The main point is that there are a number of different axes along which "severe", "major" or "clinical" depression is said to differ from ordinary sadness, and that the qualitative distinction is used to justify all of these.

The main ones are

1) Depression (unlike sadness) is not caused by circumstances that cause a person to be unhappy.

2) Depression (unlike sadness) can only be cured by addressing to root (medical) cause of unbalanced brain chemistry.

3) Depression (unlike sadness) either is not curable, only the symptoms can be cured, or people who recover are prone to relapse.

>Have you ever experienced severe depression (i.e., the type that prevents you from getting out of bed for months or causes you to be hospitalized)? Because it's absolutely fucking awful.

No, but maybe I've experienced things just as bad? I don't really know, but I also don't know how you claim to be able to compare your experience to mine.

I'd love some clarification of where you're going with this hypothetical, because right now it sounds like you're denying the experience of a whole lot of people in a whole lot of pain, without having much of a point.

It's a logical fallacy to think that people do/should only make arguments with some end goal. My goal is to express my opinion on the nature of mental illness. Another fallacy is that arguing that "X is true" can be immoral, because of X were true, then some immoral consequence would follow. If I am right, we should still be just as compassionate towards other people's problems.

You can be compassionate and understanding towards someone's problems without categorizing those problems as a medical illness. Similarly, you can use this categorization as an excuse not to be compassionate, e.g. treating a person as irrational or untrustworthy because they have had a mental illness in the past.

DanBC|11 years ago

> and that the qualitative distinction is used to justify all of these.

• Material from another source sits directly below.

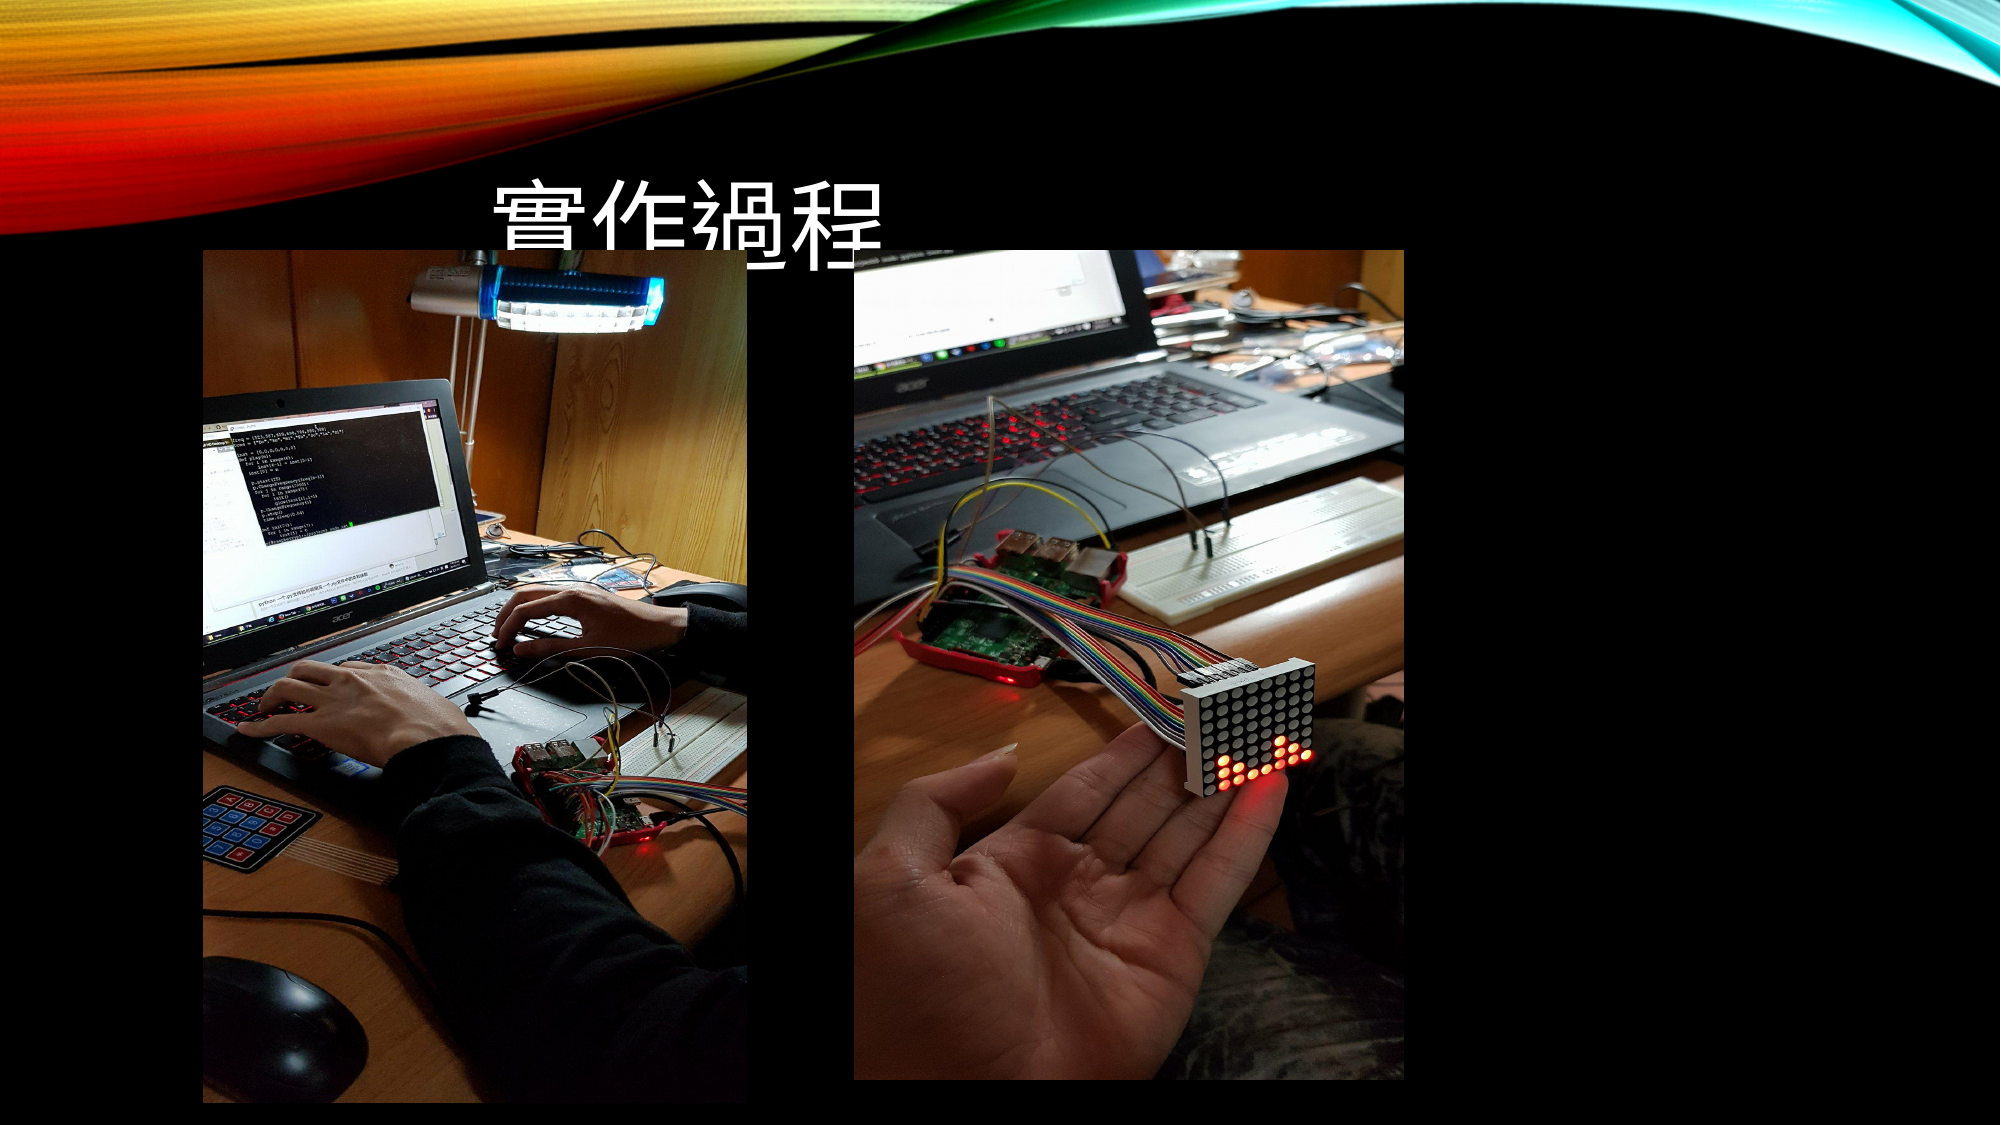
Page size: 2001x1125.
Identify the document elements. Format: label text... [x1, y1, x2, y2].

Yes - does it pose a risk of harm to yourself or other people; does it interfere with your day to day life? These quality statements are used as part of the process of assessing whether someone needs or wants a treatment, and they should be common across all forms of mental illness. (EG people with auditory hallucinations often go unmedicated because they can live with their voices.)

> You can be compassionate and understanding towards someone's problems without categorizing those problems as a medical illness.

Compassion does not treat depression, although it's important part of preventing depression. Talking therapies like CBT are pretty structured, and the evidence says they seem to work. We know the counseling generally doesn't, and can be harmful. And also, if a person needs treatment then they might need money to pay for that treatment and protected time off work to get treatment. Calling dysfunctional forms of sadness "depression" is partly a bureaucratic measure we take to fund treatment and protect people from losing a job.

Strongly agree with your last sentence. A few people on HN equate mental illness with violence but mental illness does not predict violent behaviour (drug addiction; or previous violence are much better predictors, and if you have a combination of either / both of those and a mental illness that's a better predictor, but merely mental illness itself isn't predictive).